Glover, who will turn 32 later this year, was a first-team All-American in 2000 and 2001 and was a member of two NCAA runner-up teams (1998 and 2001). Byrd Was an All-America selection in three of his four years at Clemson, including first team in 1999, when he also was named to the academic first team.
Glover said his relationship with Byrd helped relax him in the playoff.
“I think I had some calmness there because Jonathan and I are so close,” Glover said. “We grew up playing junior golf, (we were) teammates, and I saw him when he came off 18 there on the putting green, gave him a hug, and we just both said, ‘Great playing; see you in a second,’ and it was kind of a calmness. I can't speak for him, but that's how it was for me.”
Byrd was looking for his second victory of the season after winning the first event of the year, the Hyundai Tournament of Champions. Oddly enough, last year’s tournament at Quail Hollow came right in the middle of six straight missed cuts, but since that mini-slump, Byrd has missed just five cuts and won twice in 23 starts.
“It did feel odd a little bit,” Byrd said of the playoff against his friend. “You know, when I got on the tee, I just tried to treat it like--we had a match on Tuesday (in a practice round) where Lucas and I paired up against Charles Warren and Davis Love. We played 18 holes, and I had a putt on the last hole to halve the match from about 15 feet, and I wanted to make that putt just as bad as I wanted to make that putt in regulation.
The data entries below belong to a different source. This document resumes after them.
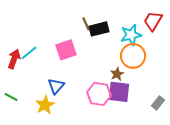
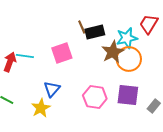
cyan line: (29, 53) -> (25, 56), turned 48
brown star: (117, 74) -> (113, 52), moved, size x1.6
purple square: (119, 92) -> (128, 95), moved

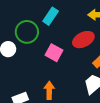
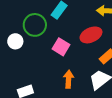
orange arrow: (49, 90) -> (69, 79), moved

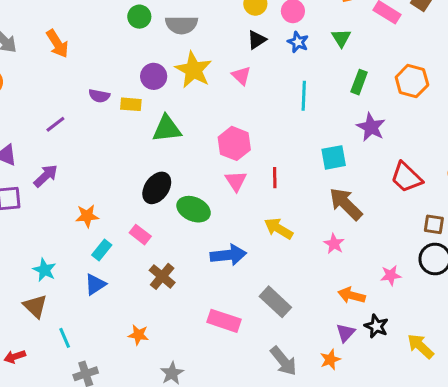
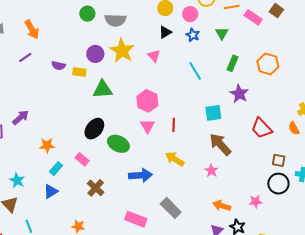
cyan line: (304, 96) -> (195, 71), turned -36
purple line: (55, 124) -> (25, 57), moved
pink star: (391, 275) -> (255, 202), moved

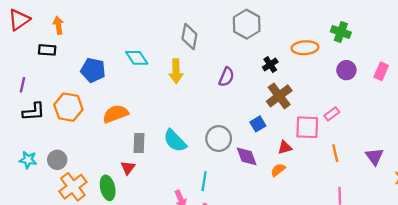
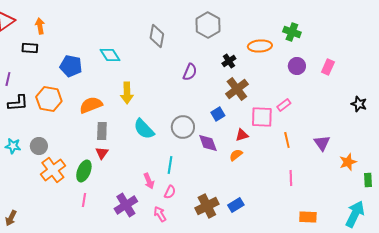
yellow arrow: (176, 71) -> (127, 93), moved
gray rectangle: (139, 143) -> (102, 131), moved
green ellipse: (108, 188) -> (84, 171), turned 35

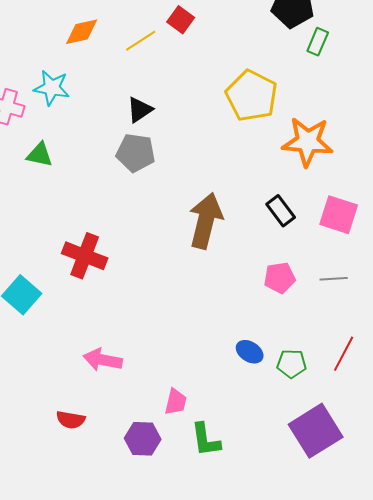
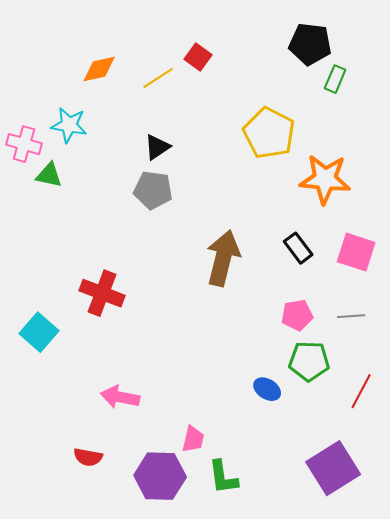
green triangle: (40, 155) -> (49, 175), moved
green pentagon: (292, 364) -> (309, 361), moved, size x1.4
purple hexagon: (143, 439) -> (160, 476), size x1.4

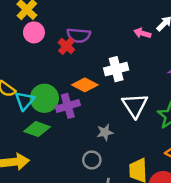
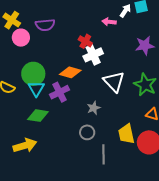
purple semicircle: (79, 35) -> (45, 25), moved
red cross: (66, 46) -> (85, 41), moved
green circle: (44, 98) -> (33, 74), moved
cyan triangle: (25, 101) -> (36, 89), moved

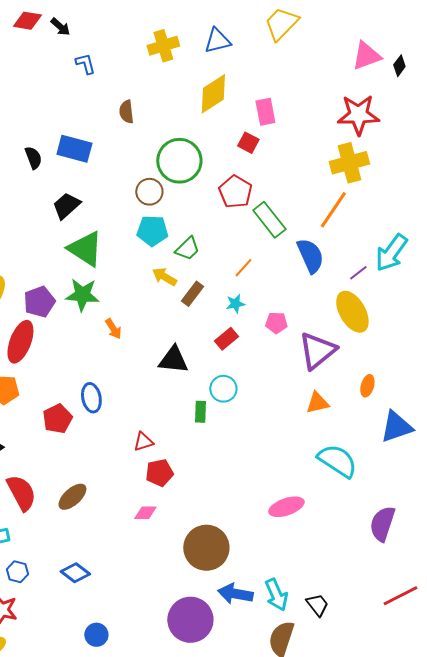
I told my caddie walking up, I said, ‘It's just like that putt we made on Tuesday, when I birdied 18 in regulation.’ I said, ‘Let's make it again.’
“So it was just the same process, you know, and I felt just as good walking off the green on Tuesday as I did today. So any time you play a match, we're super-competitive, so we're trying to win those matches just like we're trying to win today.”
Had Glover and Byrd stumbled even slightly coming down the stretch, the playoff would have had a third contender.
Rory Sabbatini, who started eight shots behind and one hour and 10 minutes ahead of Byrd (the 54-hole leader) posted a blemish-free, seven-birdie 65, the low round of the day by two shots over Trevor Immelman’s 67. Three straight “3’s” to start the day set the pace.
Then, after a birdie 4 at 10, this year’s Honda Classic champion went 3-3-4-3-3 starting at 13, the three scores in the middle of that run representing birdies.
Midway leader Pat Perez, who started the third round just a shot behind Byrd, jumped out to a quick start with a birdie from close range at the first and into the lead all alone when Byrd bogeyed the same hole. But bogeys at two of the next three holes started his demise. And after two shots into the water at the par-5 seventh led to double bogey and an outward 39, Perez was no longer a factor.
To a lesser degree, local favorite Davis Love III, who was born in Charlotte and played collegiately at North Carolina, never mounted the charge he would have needed after starting the day just five back. Instead, he followed an errant drive into the right trees with a three-putt to make double at the third, and the 2012 Ryder Cup captain dropped well back before rallying to an even-par 72 and a 9-under 279 total. Still, the T-16 finish was his best since he tied for ninth in the Sony Hawaiian Open back in January, his first start of the year.